Beberapa kasus melibatkan pelaporan terhadap tokoh seperti Juru Bicara Tim Pemenangan Nasional (TPN) Ganjar-Mahfud, Aiman Witjaksono, komika Aulia Rakhman, dan capres Anies Baswedan, yang dianggap koalisi sebagai upaya kriminalisasi terhadap masalah Pemilu 2024.
Koalisi Masyarakat Sipil menyayangkan penggunaan pasal-pasal yang dianggap 'karet' dan sangat anti-demokrasi, seperti pencemaran nama baik, penyebaran berita bohong, dan penodaan agama. Mereka menegaskan bahwa masalah-masalah semacam itu seharusnya dilihat sebagai kegiatan sosialisasi dan kampanye Pemilu, yang diatur oleh Undang-Undang Nomor 7 Tahun 2017 tentang Pemilu dan UUD 1945.
Koalisi berpendapat bahwa setiap dugaan pelanggaran Pemilu seharusnya dilaporkan ke Badan Pengawas Pemilu (Bawaslu), dan keterlibatan kepolisian dalam masalah ini dianggap merugikan demokrasi dan kebebasan sipil. Mereka menekankan bahwa hanya tindak pidana murni di luar konteks kegiatan sosialisasi dan kampanye Pemilu yang seharusnya dilaporkan langsung ke pihak kepolisian.
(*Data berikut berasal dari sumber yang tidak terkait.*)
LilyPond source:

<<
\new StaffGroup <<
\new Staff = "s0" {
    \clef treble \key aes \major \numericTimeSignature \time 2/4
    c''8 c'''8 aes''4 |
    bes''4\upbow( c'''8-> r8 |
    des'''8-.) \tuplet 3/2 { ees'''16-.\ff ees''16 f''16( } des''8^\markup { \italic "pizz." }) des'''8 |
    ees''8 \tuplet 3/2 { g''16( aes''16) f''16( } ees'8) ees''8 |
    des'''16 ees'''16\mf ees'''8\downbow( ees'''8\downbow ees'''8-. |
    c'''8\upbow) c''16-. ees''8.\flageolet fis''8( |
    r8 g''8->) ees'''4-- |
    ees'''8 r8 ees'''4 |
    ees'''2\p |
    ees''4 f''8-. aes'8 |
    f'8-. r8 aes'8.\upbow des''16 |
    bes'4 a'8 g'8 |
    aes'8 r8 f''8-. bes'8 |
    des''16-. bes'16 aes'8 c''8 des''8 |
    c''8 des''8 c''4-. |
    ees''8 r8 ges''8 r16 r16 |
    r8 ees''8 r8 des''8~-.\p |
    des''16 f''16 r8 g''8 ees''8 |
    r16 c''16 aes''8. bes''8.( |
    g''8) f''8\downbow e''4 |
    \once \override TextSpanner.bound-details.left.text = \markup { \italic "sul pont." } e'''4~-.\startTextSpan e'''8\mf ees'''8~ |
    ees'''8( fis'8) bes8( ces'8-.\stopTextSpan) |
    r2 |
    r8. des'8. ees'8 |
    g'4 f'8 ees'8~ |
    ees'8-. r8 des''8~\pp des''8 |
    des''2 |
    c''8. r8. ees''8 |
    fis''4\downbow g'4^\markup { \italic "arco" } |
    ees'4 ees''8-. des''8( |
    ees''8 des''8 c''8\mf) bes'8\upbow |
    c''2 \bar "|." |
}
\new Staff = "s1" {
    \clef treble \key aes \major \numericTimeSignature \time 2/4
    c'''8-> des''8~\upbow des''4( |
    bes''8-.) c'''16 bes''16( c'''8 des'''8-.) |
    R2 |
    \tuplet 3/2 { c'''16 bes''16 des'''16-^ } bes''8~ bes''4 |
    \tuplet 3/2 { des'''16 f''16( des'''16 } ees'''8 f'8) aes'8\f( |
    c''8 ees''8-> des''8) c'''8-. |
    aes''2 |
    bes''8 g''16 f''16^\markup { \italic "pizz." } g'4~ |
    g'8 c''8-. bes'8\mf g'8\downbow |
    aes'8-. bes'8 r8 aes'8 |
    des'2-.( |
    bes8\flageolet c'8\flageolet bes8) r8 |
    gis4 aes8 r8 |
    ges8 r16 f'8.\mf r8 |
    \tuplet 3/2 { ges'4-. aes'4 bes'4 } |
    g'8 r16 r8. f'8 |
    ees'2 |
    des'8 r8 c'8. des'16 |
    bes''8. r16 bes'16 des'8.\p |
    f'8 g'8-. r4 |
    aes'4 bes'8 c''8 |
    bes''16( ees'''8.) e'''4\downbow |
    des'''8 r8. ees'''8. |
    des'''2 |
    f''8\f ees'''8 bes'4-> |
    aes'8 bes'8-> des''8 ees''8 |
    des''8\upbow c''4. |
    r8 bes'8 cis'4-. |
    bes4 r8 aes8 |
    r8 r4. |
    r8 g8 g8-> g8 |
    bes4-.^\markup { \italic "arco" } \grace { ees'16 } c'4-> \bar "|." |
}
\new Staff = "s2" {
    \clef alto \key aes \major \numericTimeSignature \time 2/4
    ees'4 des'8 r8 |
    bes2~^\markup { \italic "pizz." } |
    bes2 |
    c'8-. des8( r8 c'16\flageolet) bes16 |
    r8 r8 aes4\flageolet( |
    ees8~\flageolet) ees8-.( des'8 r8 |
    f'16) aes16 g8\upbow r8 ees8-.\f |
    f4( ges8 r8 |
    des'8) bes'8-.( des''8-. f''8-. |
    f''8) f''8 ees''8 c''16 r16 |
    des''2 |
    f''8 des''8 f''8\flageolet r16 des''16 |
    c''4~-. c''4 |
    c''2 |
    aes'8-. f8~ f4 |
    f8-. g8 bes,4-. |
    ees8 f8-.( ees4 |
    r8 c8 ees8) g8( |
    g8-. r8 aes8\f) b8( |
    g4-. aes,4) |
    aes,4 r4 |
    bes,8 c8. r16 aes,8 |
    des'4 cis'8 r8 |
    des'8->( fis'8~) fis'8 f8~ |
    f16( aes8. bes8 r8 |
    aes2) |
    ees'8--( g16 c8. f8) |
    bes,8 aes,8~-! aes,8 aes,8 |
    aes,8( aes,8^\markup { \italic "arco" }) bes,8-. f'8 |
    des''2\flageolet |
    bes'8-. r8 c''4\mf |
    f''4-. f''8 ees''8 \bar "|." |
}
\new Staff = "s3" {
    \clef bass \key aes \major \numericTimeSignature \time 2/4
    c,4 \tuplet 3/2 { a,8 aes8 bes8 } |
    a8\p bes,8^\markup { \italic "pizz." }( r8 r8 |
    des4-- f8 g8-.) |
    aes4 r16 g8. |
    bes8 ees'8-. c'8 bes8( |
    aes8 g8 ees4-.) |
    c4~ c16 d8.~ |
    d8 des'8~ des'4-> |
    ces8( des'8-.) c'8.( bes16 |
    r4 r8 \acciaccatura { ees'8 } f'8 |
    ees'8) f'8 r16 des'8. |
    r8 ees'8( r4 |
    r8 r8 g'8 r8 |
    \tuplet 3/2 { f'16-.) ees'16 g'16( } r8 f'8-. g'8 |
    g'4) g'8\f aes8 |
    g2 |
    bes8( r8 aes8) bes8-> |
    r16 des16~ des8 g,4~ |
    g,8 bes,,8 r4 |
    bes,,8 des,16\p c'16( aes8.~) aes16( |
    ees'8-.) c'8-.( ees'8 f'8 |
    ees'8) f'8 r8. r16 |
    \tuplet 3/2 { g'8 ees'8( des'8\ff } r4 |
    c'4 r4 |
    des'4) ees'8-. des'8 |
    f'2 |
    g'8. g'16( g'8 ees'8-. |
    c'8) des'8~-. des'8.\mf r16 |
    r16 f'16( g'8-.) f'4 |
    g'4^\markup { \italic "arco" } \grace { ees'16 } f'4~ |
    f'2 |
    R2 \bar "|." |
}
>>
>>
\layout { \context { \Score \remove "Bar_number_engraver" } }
Oleh karena itu, koalisi masyarakat sipil meminta agar Presiden Joko Widodo dan Kapolri Listyo Sigit Prabowo menghentikan semua proses hukum yang terkait dengan kegiatan Pemilu 2024, menganggapnya sebagai tindakan yang dapat merugikan demokrasi dan kebebasan sipil. (*)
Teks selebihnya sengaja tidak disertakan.